The value of a choice we make as consumers is the sum of the pleasure we derive from it. anticipating consumption, do the experience the consumption, remember consumption, and share our consumption experience.

Most marketers tend to focus on creating value in the consumption and sharing stages of their brands, but what about the massive opportunity to induce and increase anticipated usefulness?

Hollywood, since the release of the first movie trailer in November 1913, has made us all aware of the power of movie trailers to spark interest in upcoming releases – the movie trailer Spider-Man: No Coming Home, for example, reached 355.5 million views within 24 hours of its release. Today we even have teasers for the trailers.

Call on your memory of the last game of the World Cup final or the last Olympic Games. Do you remember the madness that was in the air, the excitement generated by public coverage and private discussion of the impending event? Anticipation is excitement. Anticipation is a value. Anticipation is an opportunity.

One only has to look around to notice how much buzz is created by savvy marketers for their product launches. For example, before this tight-lipped Cupertino-based company unveils its latest line of smartphones, rumors and speculation are rife weeks in advance: will there be a bigger camera bump? to accommodate four objectives? Will there be a larger pill-shaped box to include both the front camera and the microphone? Will there be an increase in cloud storage to partially offset the expected price hike? What are the new colors in the range? Will the battery last longer?

What is the use of public debate on such details? It not only creates dramatic intrigue about salient brand characteristics, but it also creates a currency of social conversation. The product, then, is no longer just a matter of personal consumption – it is now like a celebrity discussed and debated on social and mass media, in private and public settings.

Let’s take the example of a truck sold to middle-income families; how ho-hum could this product launch be?

We are talking here about a cybertruck, announced by a company based in Texas. “For a hundred years, trucks have basically been the same,” said the company’s maverick CEO. “We want to try something different.”

The cyber truck, designed as a large metal trapeze, was inspired by the sci-fi movie blade runner and the James Bond movie, The Spy Who Loved Me.
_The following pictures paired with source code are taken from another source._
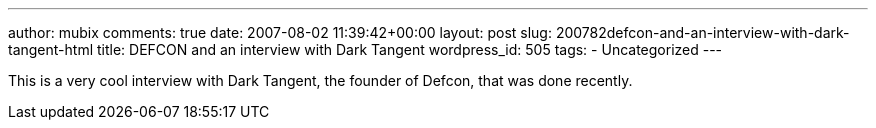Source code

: ---
author: mubix
comments: true
date: 2007-08-02 11:39:42+00:00
layout: post
slug: 200782defcon-and-an-interview-with-dark-tangent-html
title: DEFCON and an interview with Dark Tangent
wordpress_id: 505
tags:
- Uncategorized
---

This is a very cool interview with Dark Tangent, the founder of Defcon, that was done recently.  
  
[youtube=http://www.youtube.com/watch?v=lg6bQMTjHCE&w;=425&h;=350]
At the product unveiling ceremony in November 2019 in Los Angeles, the truck emerged onto the platform as Beyoncé stepped onto a stage to perform…”a large platform rising from the ground, puffs of smoke artificial and music played by loudspeakers, this large metal trapeze on wheels was presented to the crowd.

After the CEO’s speech, the company’s chief designer took the stage and twice threw a small steel ball at two of the cybertruck’s windows. See? They are bulletproof! In the failed demo? -, the windows cracked but the bullet did not pass through.

Millions people tweeted about this event online, thousands of newspapers covered the demonstration, and dozens video clips were downloaded from the Internet. The company that once claimed “we don’t advertise” got billions of dollars in free coverage from this stunt that went viral.

The result? 149,000 trucks were booked within 36 hours of the launch event. At last count, the order book stood at 1.2 million cybertrucks worth $80 billion. All this for a product whose manufacture has not even started until today.
Do all products lend themselves equally to the anticipated usefulness? No of course not. But it can still be worth letting your imagination run free to take on the challenge: How can I create and intensify the anticipatory value of my brand?

In 1878, Thomas Hardy said in The Return of the Native: “Pleasure not known beforehand is half wasted; to anticipate is to double it. For the consumer, it’s true; for the marketer, it’s a clue: why not double the consumer’s pleasure instead of wasting the opportunity to do so?

Check out previous Strategygrams here.